→ Data extract:
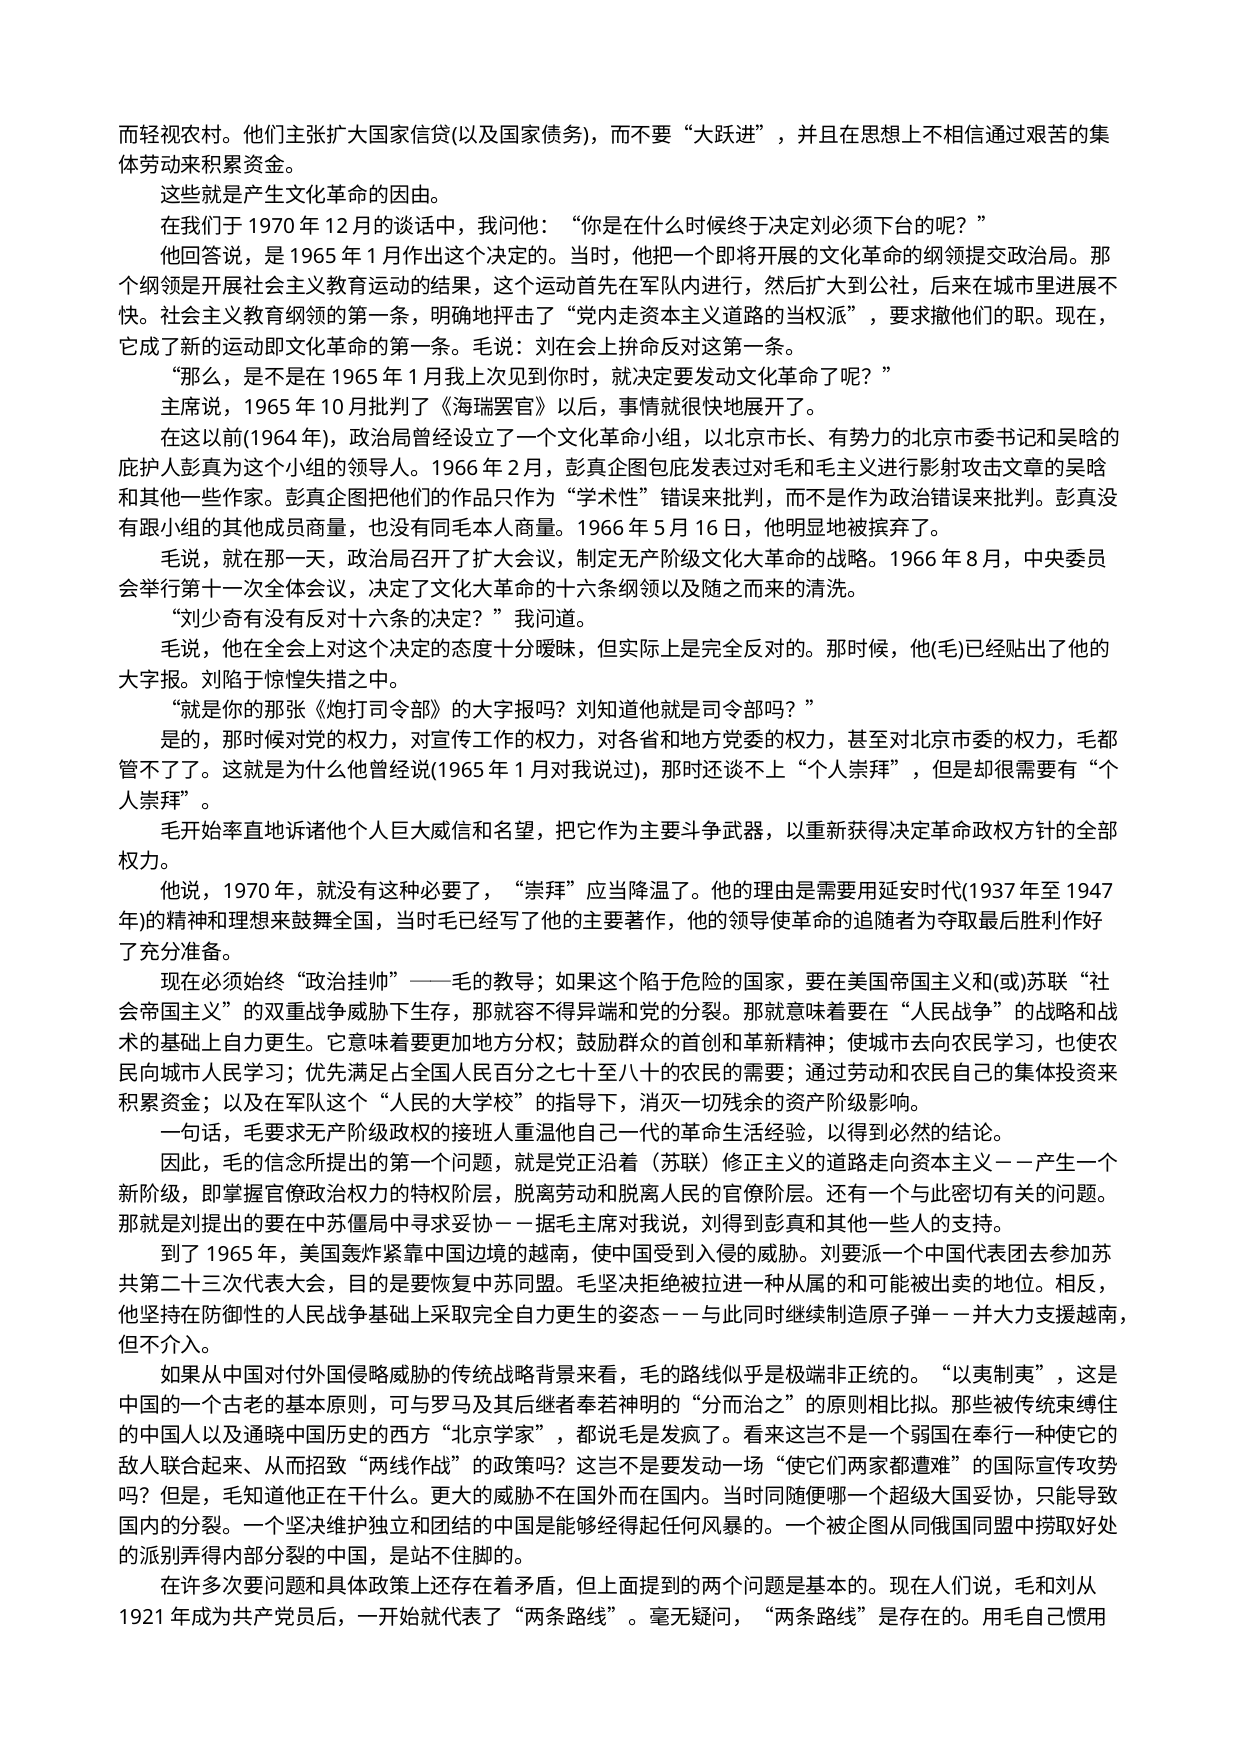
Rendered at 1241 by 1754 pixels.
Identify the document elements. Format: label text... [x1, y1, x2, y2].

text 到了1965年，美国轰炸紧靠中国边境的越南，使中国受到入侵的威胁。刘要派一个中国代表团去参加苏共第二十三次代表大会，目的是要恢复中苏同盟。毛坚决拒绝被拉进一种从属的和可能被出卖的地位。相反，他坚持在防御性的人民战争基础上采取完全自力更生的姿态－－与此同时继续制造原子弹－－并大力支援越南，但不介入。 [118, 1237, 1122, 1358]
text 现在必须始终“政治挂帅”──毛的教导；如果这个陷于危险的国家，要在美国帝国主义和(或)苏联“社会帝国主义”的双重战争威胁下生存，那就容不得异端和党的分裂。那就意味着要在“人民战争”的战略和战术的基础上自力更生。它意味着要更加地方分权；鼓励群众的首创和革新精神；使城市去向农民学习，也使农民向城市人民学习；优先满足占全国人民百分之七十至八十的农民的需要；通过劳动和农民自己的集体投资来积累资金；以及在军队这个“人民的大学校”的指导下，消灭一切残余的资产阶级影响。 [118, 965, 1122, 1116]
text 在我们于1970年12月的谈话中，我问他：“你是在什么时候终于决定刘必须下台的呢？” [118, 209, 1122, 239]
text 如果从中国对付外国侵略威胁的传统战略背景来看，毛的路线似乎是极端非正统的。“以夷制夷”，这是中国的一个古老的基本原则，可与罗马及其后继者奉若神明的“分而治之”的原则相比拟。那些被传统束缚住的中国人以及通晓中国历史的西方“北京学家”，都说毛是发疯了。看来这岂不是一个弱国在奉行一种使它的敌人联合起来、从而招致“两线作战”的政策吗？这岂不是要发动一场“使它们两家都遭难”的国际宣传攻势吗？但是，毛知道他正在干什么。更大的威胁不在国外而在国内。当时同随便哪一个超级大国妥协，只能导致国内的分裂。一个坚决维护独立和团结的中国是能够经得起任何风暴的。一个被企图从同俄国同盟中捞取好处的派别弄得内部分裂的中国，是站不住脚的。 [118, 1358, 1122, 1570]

→ Stated exercise:
Give back, unchanged, the lines above, starting at the one that contains "1237, 1122, 1358]" and ending at the last line.

→ Answer for this exercise:
text 到了1965年，美国轰炸紧靠中国边境的越南，使中国受到入侵的威胁。刘要派一个中国代表团去参加苏共第二十三次代表大会，目的是要恢复中苏同盟。毛坚决拒绝被拉进一种从属的和可能被出卖的地位。相反，他坚持在防御性的人民战争基础上采取完全自力更生的姿态－－与此同时继续制造原子弹－－并大力支援越南，但不介入。 [118, 1237, 1122, 1358]
text 现在必须始终“政治挂帅”──毛的教导；如果这个陷于危险的国家，要在美国帝国主义和(或)苏联“社会帝国主义”的双重战争威胁下生存，那就容不得异端和党的分裂。那就意味着要在“人民战争”的战略和战术的基础上自力更生。它意味着要更加地方分权；鼓励群众的首创和革新精神；使城市去向农民学习，也使农民向城市人民学习；优先满足占全国人民百分之七十至八十的农民的需要；通过劳动和农民自己的集体投资来积累资金；以及在军队这个“人民的大学校”的指导下，消灭一切残余的资产阶级影响。 [118, 965, 1122, 1116]
text 在我们于1970年12月的谈话中，我问他：“你是在什么时候终于决定刘必须下台的呢？” [118, 209, 1122, 239]
text 如果从中国对付外国侵略威胁的传统战略背景来看，毛的路线似乎是极端非正统的。“以夷制夷”，这是中国的一个古老的基本原则，可与罗马及其后继者奉若神明的“分而治之”的原则相比拟。那些被传统束缚住的中国人以及通晓中国历史的西方“北京学家”，都说毛是发疯了。看来这岂不是一个弱国在奉行一种使它的敌人联合起来、从而招致“两线作战”的政策吗？这岂不是要发动一场“使它们两家都遭难”的国际宣传攻势吗？但是，毛知道他正在干什么。更大的威胁不在国外而在国内。当时同随便哪一个超级大国妥协，只能导致国内的分裂。一个坚决维护独立和团结的中国是能够经得起任何风暴的。一个被企图从同俄国同盟中捞取好处的派别弄得内部分裂的中国，是站不住脚的。 [118, 1358, 1122, 1570]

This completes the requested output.